Update: The Minnesota Supreme Court blocked the ballot proposal from being placed on the ballot because the present city charter does not provide for submitting ordinances by a citizen petition.  The question remains open on whether state law preempts Minneapolis from adopting a minimum wage as I argue below.

Today the Minnesota Supreme Court will hear arguments over whether a Minneapolis charter amendment to raise the minimum wage in the city to $15/hr should be placed on the ballot in November.  The arguments will also address the appropriateness of another proposed charter amendment to require Minneapolis police officers to carry liability insurance.

The city of Minneapolis has taken the position that neither question is appropriate to put on the ballot, but for different reasons.  They argue requiring police liability insurance is in conflict with, or preempted by state laws that already require cities to indemnify police officers.

On the minimum wage, the city argues it is inappropriate because the “Minneapolis City Charter does not provide for voter initiatives for the passage of ordinances by a ballot referendum.”  According to the city, amendments to city charters, without specific language allowing voter initiatives, are limited to provisions related to the establishment, administration or regulation of city of government, not general policy initiatives.

The fact that the city charter does not provide for voter initiatives is not the only reason the minimum wage should not be on the ballot.  Like police liability insurance, a minimum wage is preempted by state law that already sets a statewide minimum wage.

The city didn’t make this argument because it would undermine their power to raise the minimum wage in the future through an ordinance and it would undermine the recent ordinance they passed to require employers to provide paid sick leave.

I outlined the argument for why the city’s paid sick leave requirements are preempted in a column for the Star Tribune and the same argument applies to the minimum wage.  Here’s my argument.

Minneapolis is a home rule charter city, which many people assume grants the city broad power to pass any law it wants. The Minnesota Supreme Court has explained that “in matters of municipal concern, home rule cities have all the legislative power possessed by the Legislature of the state.” That seems like pretty broad power, but the breadth applies only to matters of “municipal concern.”

“If a matter presents a statewide problem,” according to the court, “the implied necessary powers of a municipality to regulate are narrowly construed unless the Legislature has expressly provided otherwise.”

Paid sick leave is clearly a matter of statewide concern and, therefore, should not be subject to local regulation. This question was settled in a case where St. Paul tried to force contractors to use Ramsey County residents for any city work. In striking down the regulation, the state Supreme Court concluded that “under the St. Paul charter it would seem that the activity of laborers is a statewide matter and not one for local regulation so long as the activity is not inherently dangerous to the health, welfare, safety or morals of the people of the city.”

### [What you need to do]
Answer these questions from the Minneapolis ballot passage.
1. What hourly minimum wage would the proposed charter amendment establish in the city?
2. According to the city, what do state laws already require that the police liability insurance proposal conflicts with?
3. In the case cited, whom did St. Paul try to force contractors to use for city work?

### [Listed records]
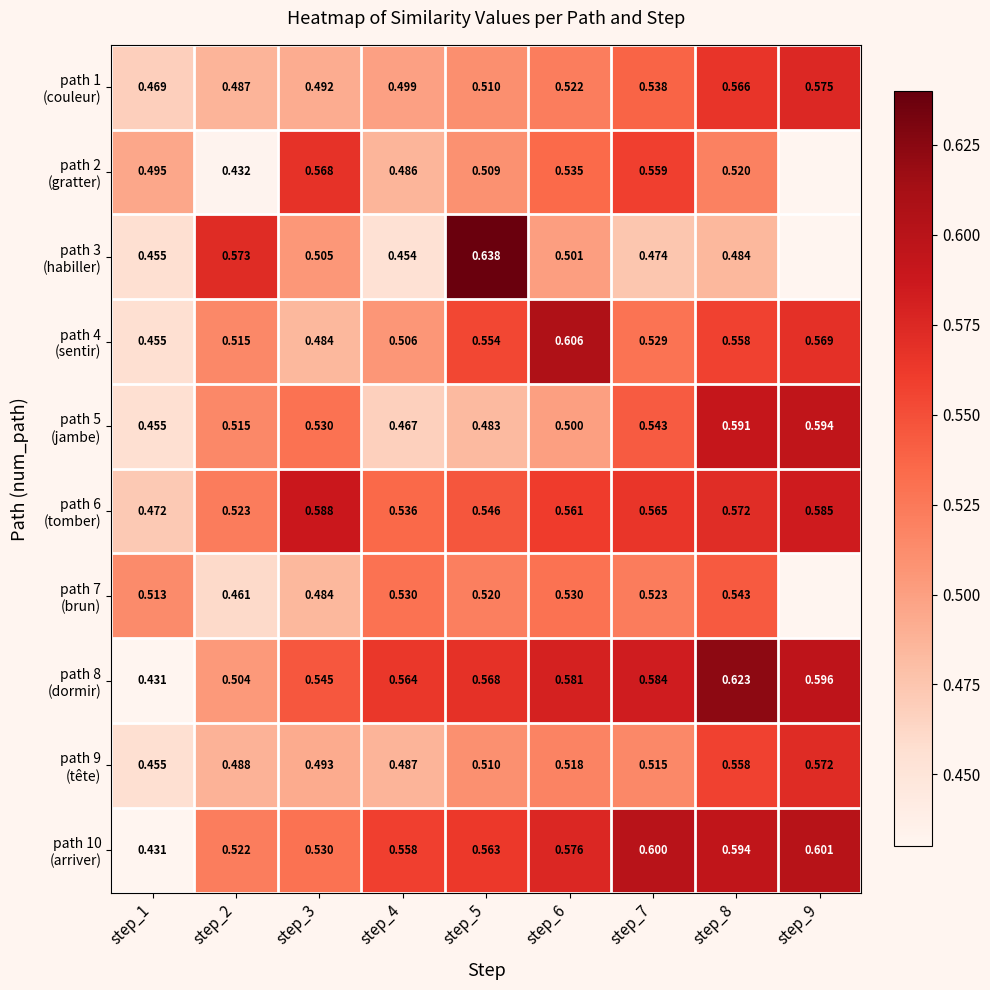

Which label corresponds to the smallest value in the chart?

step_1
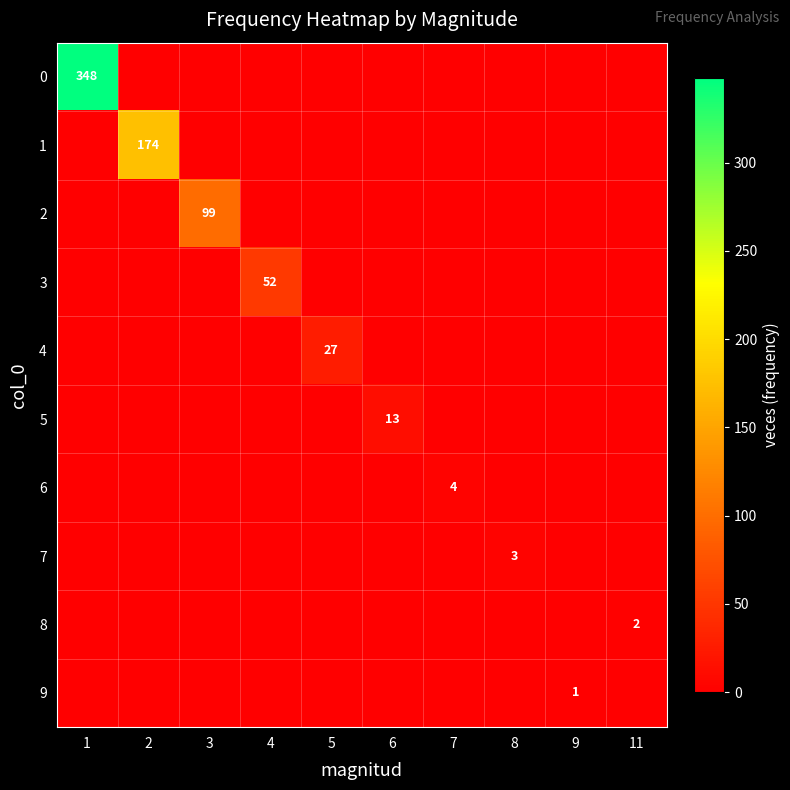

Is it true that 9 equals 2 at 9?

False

* * *

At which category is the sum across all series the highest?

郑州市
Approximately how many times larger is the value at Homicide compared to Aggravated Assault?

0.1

### [Completed exercise]
1. $15 per hour.
2. They require cities to indemnify police officers.
3. Ramsey County residents.